Leyendo de nuevo este verano el libro de José Godoy Alcántara; Ensayo histórico, etimológico, filológico sobre los apellidos castellanos. Madrid 1.871; joya de mi biblioteca de los tiempos universitarios, entresaco algunos datos junto a otros que ya conocía, y que ahora incluimos. El público en general, inconscientemente, no se ha preocupado de este tema que culturalmente tiene tanta importancia, quizá, porque ha considerado que el sistema de nombrar a las personas ha sido siempre el mismo. Muchos cuando consultan su nombre a partir de esa poderosa herramienta que hoy tenemos (Internet), se quedan realmente perplejos por la gran cantidad de personas que llevan su propio nombre y apellidos, sobre todo si son muy corrientes.

En la antigüedad, constituyó un auténtico problema el designar el nombre de los individuos, de tal forma, que cada sociedad utilizó un procedimiento distinto. Hay un hecho innegable y es que los humanos somos distintos físicamente unos de otros, lo que no impide que podamos llamarnos de idéntica manera, por eso no se pueda contravenir la universalidad de la significación del nombre. En el crepúsculo de la historia (legislación consuetudinaria) se observan deseos del individuo de perpetuar sus hechos o actos después de la muerte, generalmente guerreros. Era la forma de inmortalizar su memoria. Los hebreos imponían a sus hijos un nombre pasados varios días, dándoles, generalmente, el de los abuelos porque creían que las cualidades saltaban una generación para pasar a la siguiente. Los nombres griegos se distinguían por su sencillez y armonía, cualidades propias del genio heleno. El nombre y apellidos actuales, siguen el sistema de la sociedad romana, quienes, al parecer, lo tomaron de los etruscos pueblo procedente del Asia Menor que se asentaron en Italia. Nadie tanto como los romanos rindieron culto a sus antepasados (lares). Constaba de praenomen que era el distintivo de cada individuo; el nomen que era el de la familia y cuando era numerosa se añadía el cognomen, por ejemplo, Publio Cornelio Léntulo. A veces se añadía lo que se llamaba el agnomen que era una especie de sobrenombre, así Escipión el Africano. Tristemente, las mujeres no llevaban más que un nombre, que al estar destinadas al matrimonio, se segregaban siempre de su familia para identificarse con la de su esposo.

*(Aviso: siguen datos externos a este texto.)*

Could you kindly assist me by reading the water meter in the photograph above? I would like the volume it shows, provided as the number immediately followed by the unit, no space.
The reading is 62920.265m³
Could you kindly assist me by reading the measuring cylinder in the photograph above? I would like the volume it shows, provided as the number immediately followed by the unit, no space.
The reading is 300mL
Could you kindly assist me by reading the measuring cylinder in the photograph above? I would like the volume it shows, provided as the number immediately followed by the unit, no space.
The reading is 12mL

El uso de más de un apellido se extiende a partir del siglo XVI. Cada individuo tomaba el que quería, elegido siempre por motivos muy variopintos: ascendientes, gratitud hacia alguna persona, lugar de nacimiento, profesión, etc. Ante tal situación, los hijos se apellidaban de forma distinta que sus padres, un ejemplo de ello, es el caso de Juan de Herrera, arquitecto del monasterio de El Escorial: sus progenitores fueron Pedro Gutiérrez de Maliaño y su madre María Gutiérrez de la Vega. Con ello la anarquía que existía en la elección de los apellidos era completa, no sólo en España sino también en los países europeos, hecho que obligó a los gobiernos de las naciones a imponer normas que no siempre se respetaron. La decisión del Cardenal Cisneros, a finales del siglo XV, aceptada luego por el Papa para todo el orbe cristiano, de llevar libros parroquiales de nacimientos y defunciones, influyó mucho en la distinción del nombre de las personas. La elección del apellido favoreció mucho a los criminales que se lo cambiaban constantemente.

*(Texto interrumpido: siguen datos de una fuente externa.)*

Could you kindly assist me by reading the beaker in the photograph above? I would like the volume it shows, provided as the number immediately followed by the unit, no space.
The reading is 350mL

El 17 de Junio de 1870, se creó el Registro Civil. En él se tipificaba que el primer apellido debía ser el del padre, y el segundo, el de la madre, con una sanción para los que incumplían la Ley. En cuanto a los hijos de padres desconocidos, el ambiente religioso hizo que se empleara el término "expósito"". Hoy se halla en total desuso.